Back dating of stock option Punjabi girl on skype sex chat

The number of shares subject to option was 250,000 and the exercise price was (the trough in the stock price graph below.) Given a year-end price of , the intrinsic value of the options at the end of the year was (-) x 250,000 = ,750,000.In comparison, had the options been granted at the year-end price when the decision to grant to options actually might have been made, the year-end intrinsic value would have been zero.Backdating does not violate shareholder-approved option plans.Most shareholder approved option plans prohibit in-the-money option grants (and thus, backdating to create in-the-money grants) by requiring that option exercise prices must be no less than the fair market value of the stock on the date when the grant decision is made.
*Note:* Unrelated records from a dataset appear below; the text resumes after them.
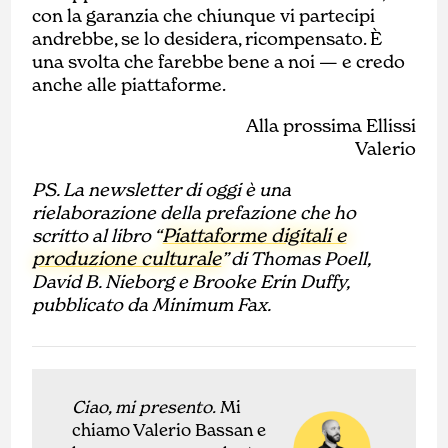
con la garanzia che chiunque vi partecipi
andrebbe, se lo desidera, ricompensato. È
una svolta che farebbe bene a noi — e credo
anche alle piattaforme.
Alla prossima Ellissi
Valerio
PS. La newsletter di oggi è una
rielaborazione della prefazione che ho
Piattaforme digitali e
scritto al libro “
produzione culturale
” di Thomas Poell,
David B. Nieborg e Brooke Erin Duffy,
pubblicato da Minimum Fax.
Ciao, mi presento.
Mi
chiamo Valerio Bassan e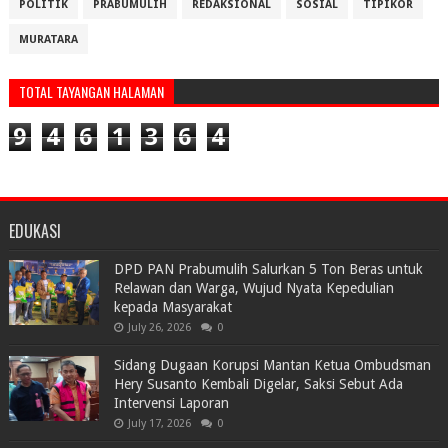
POLITIK
PRABUMULIH
REDAKSIONAL
SOSIAL
TIPIKOR
MURATARA
TOTAL TAYANGAN HALAMAN
9
4
6
1
3
6
4
EDUKASI
DPD PAN Prabumulih Salurkan 5 Ton Beras untuk
Relawan dan Warga, Wujud Nyata Kepedulian
kepada Masyarakat
July 26, 2026
0
Sidang Dugaan Korupsi Mantan Ketua Ombudsman
Hery Susanto Kembali Digelar, Saksi Sebut Ada
Intervensi Laporan
July 17, 2026
0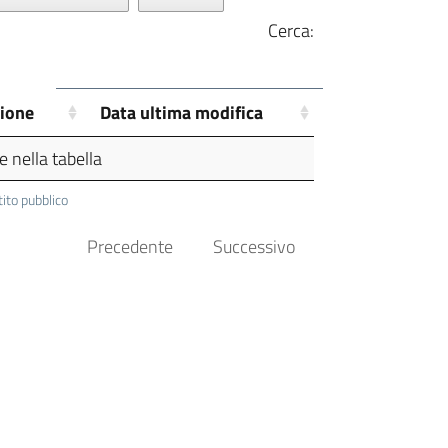
Cerca:
zione
Data ultima modifica
 nella tabella
tito pubblico
Precedente
Successivo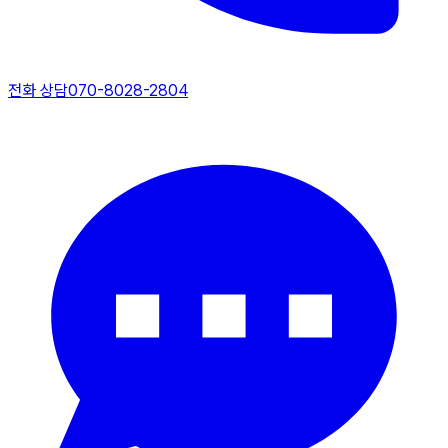
전화 상담
070-8028-2804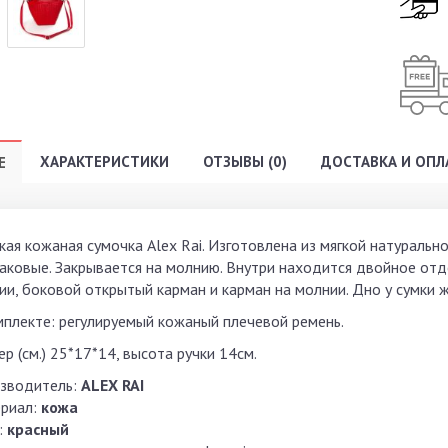
ХАРАКТЕРИСТИКИ
ОТЗЫВЫ (0)
ДОСТАВКА И ОПЛ
Е
кая кожаная сумочка Alex Rai. Изготовлена из мягкой натуральн
аковые. Закрывается на молнию. Внутри находится двойное от
ии, боковой открытый карман и карман на молнии. Дно у сумки ж
мплекте: регулируемый кожаный плечевой ремень.
р (см.) 25*17*14, высота ручки 14см.
зводитель:
ALEX RAI
риал:
кожа
:
красный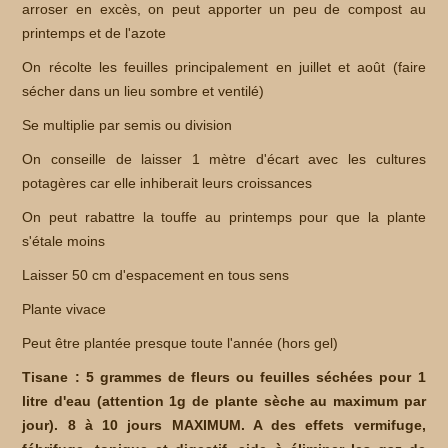
arroser en excès, on peut apporter un peu de compost au
printemps et de l'azote
On récolte les feuilles principalement en juillet et août (faire
sécher dans un lieu sombre et ventilé)
Se multiplie par semis ou division
On conseille de laisser 1 mètre d'écart avec les cultures
potagères car elle inhiberait leurs croissances
On peut rabattre la touffe au printemps pour que la plante
s'étale moins
Laisser 50 cm d'espacement en tous sens
Plante vivace
Peut être plantée presque toute l'année (hors gel)
Tisane : 5 grammes de fleurs ou feuilles séchées pour 1
litre d'eau (attention 1g de plante sèche au maximum par
jour). 8 à 10 jours MAXIMUM. A des effets vermifuge,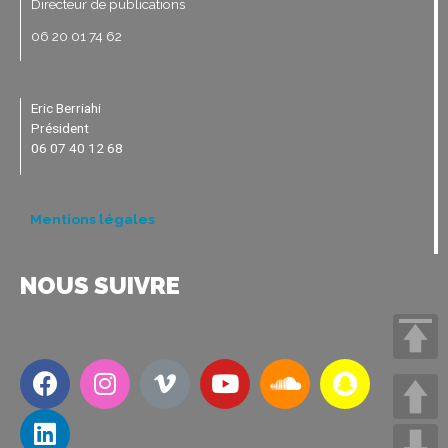
Directeur de publications
06 20 01 74 62
Eric Berriahi
Président
06 07 40 12 68
Mentions légales
NOUS SUIVRE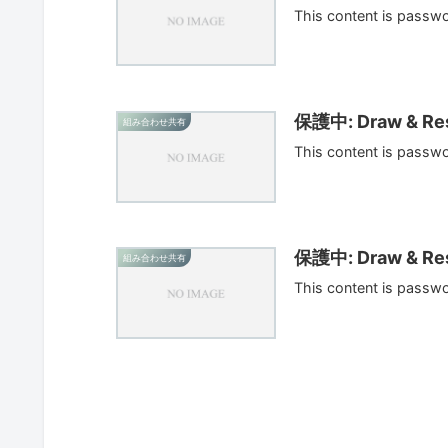
This content is passw
保護中: Draw & Res
組み合わせ共有
This content is passw
保護中: Draw & Res
組み合わせ共有
This content is passw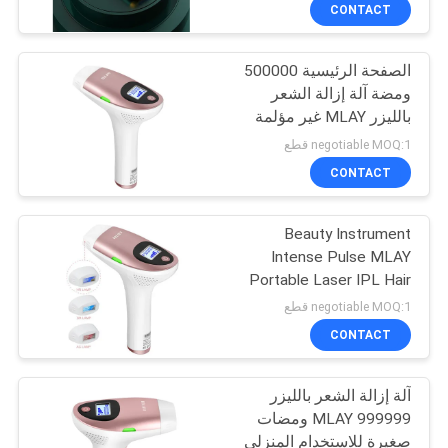
CONTACT
مراقبة
الصفحة الرئيسية 500000
الجودة
12
ومضة آلة إزالة الشعر
بالليزر MLAY غير مؤلمة
ملمع شفاه لامع
اتصل
الجليد IPL
negotiable MOQ:1 قطع
بنا
CONTACT
Beauty Instrument
اطلب
Intense Pulse MLAY
اقتباس
Portable Laser IPL Hair
20
Remover
negotiable MOQ:1 قطع
خريطة
CONTACT
قلم تحديد الشفاه
الموقع
آلة إزالة الشعر بالليزر
MLAY 999999 ومضات
PRIVACY
صغيرة للاستخدام المنزلي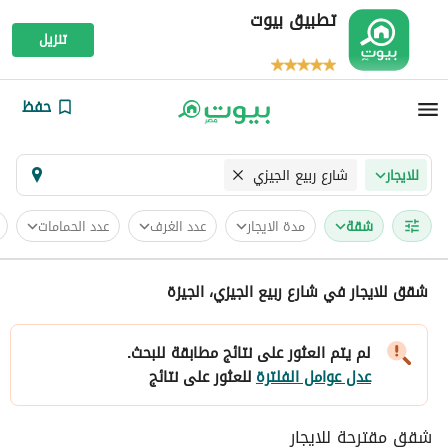
تطبيق بيوت
تنزيل
حفظ
شارع ربيع الجيزي
للايجار
شقة
مدة الايجار
عدد الغرف
عدد الحمامات
شقق للايجار في شارع ربيع الجيزي، الجيزة
لم يتم العثور على نتائج مطابقة للبحث.
عدل عوامل الفلترة
للعثور على نتائج
شقق مقترحة للايجار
For example, because backdating is used to choose a grant date with a lower price than on the actual decision date, the options are effectively in-the-money on the decision date, and the reported earnings should be reduced for the fiscal year of the grant.

In particular, he found that stock prices tend to increase shortly after the grants.Increasing the consequences of corporate fraud is one way in which a company can discourage fraud.If Apple had developed a more strict punishment to anyone involved in financial misstatements, such as immediate dismissal from the company or the board, the participants in options backdating may have acted more carefully.Some firms have attempted to teach ethical behavior and instill an ethical corporate culture within their firms.This would have likely have been ineffective in preventing options backdating at Apple.